(Records contained in a dataset)
Segment Open
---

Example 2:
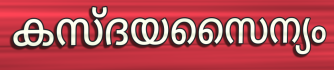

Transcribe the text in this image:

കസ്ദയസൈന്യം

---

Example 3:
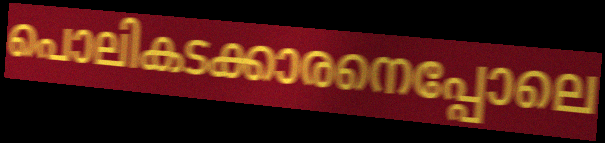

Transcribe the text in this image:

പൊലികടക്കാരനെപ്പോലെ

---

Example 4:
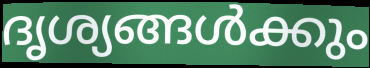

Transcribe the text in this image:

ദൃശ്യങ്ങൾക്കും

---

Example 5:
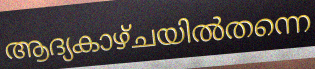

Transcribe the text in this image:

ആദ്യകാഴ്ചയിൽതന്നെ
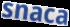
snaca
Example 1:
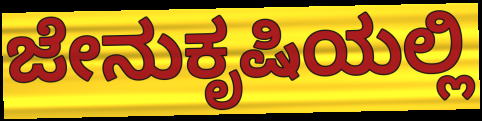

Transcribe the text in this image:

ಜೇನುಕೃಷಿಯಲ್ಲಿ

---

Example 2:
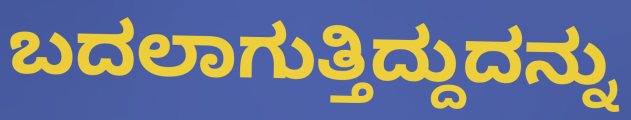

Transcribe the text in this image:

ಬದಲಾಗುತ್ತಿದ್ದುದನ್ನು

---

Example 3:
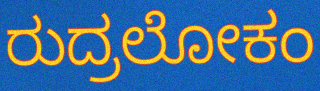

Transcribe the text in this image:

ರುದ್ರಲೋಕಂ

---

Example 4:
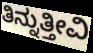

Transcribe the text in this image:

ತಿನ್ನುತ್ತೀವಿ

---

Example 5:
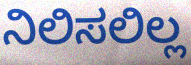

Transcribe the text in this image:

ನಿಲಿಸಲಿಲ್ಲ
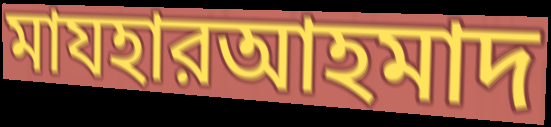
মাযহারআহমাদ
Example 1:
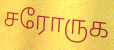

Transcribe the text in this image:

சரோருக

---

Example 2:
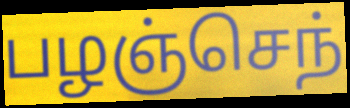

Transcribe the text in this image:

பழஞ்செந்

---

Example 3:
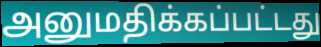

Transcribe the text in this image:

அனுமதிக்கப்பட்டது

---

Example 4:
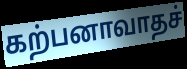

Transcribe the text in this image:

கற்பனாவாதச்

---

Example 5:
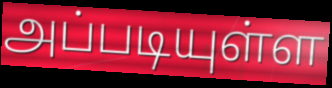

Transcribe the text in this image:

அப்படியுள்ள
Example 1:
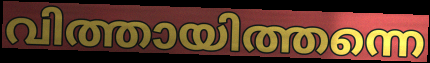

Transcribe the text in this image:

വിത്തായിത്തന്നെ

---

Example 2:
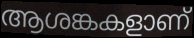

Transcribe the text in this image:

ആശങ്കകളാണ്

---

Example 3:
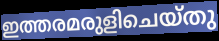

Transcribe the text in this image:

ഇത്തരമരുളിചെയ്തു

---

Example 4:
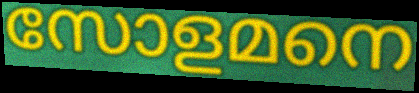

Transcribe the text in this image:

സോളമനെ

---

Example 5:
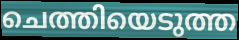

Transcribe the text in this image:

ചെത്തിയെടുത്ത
Segment Closed
-- YOUR INSTRUCTIONS --
Omit all images when repeating the data above exactly.

-- ANSWER BOX --
---

Example 2:

Transcribe the text in this image:

കസ്ദയസൈന്യം

---

Example 3:

Transcribe the text in this image:

പൊലികടക്കാരനെപ്പോലെ

---

Example 4:

Transcribe the text in this image:

ദൃശ്യങ്ങൾക്കും

---

Example 5:

Transcribe the text in this image:

ആദ്യകാഴ്ചയിൽതന്നെ
snaca
Example 1:

Transcribe the text in this image:

ಜೇನುಕೃಷಿಯಲ್ಲಿ

---

Example 2:

Transcribe the text in this image:

ಬದಲಾಗುತ್ತಿದ್ದುದನ್ನು

---

Example 3:

Transcribe the text in this image:

ರುದ್ರಲೋಕಂ

---

Example 4:

Transcribe the text in this image:

ತಿನ್ನುತ್ತೀವಿ

---

Example 5:

Transcribe the text in this image:

ನಿಲಿಸಲಿಲ್ಲ
মাযহারআহমাদ
Example 1:

Transcribe the text in this image:

சரோருக

---

Example 2:

Transcribe the text in this image:

பழஞ்செந்

---

Example 3:

Transcribe the text in this image:

அனுமதிக்கப்பட்டது

---

Example 4:

Transcribe the text in this image:

கற்பனாவாதச்

---

Example 5:

Transcribe the text in this image:

அப்படியுள்ள
Example 1:

Transcribe the text in this image:

വിത്തായിത്തന്നെ

---

Example 2:

Transcribe the text in this image:

ആശങ്കകളാണ്

---

Example 3:

Transcribe the text in this image:

ഇത്തരമരുളിചെയ്തു

---

Example 4:

Transcribe the text in this image:

സോളമനെ

---

Example 5:

Transcribe the text in this image:

ചെത്തിയെടുത്ത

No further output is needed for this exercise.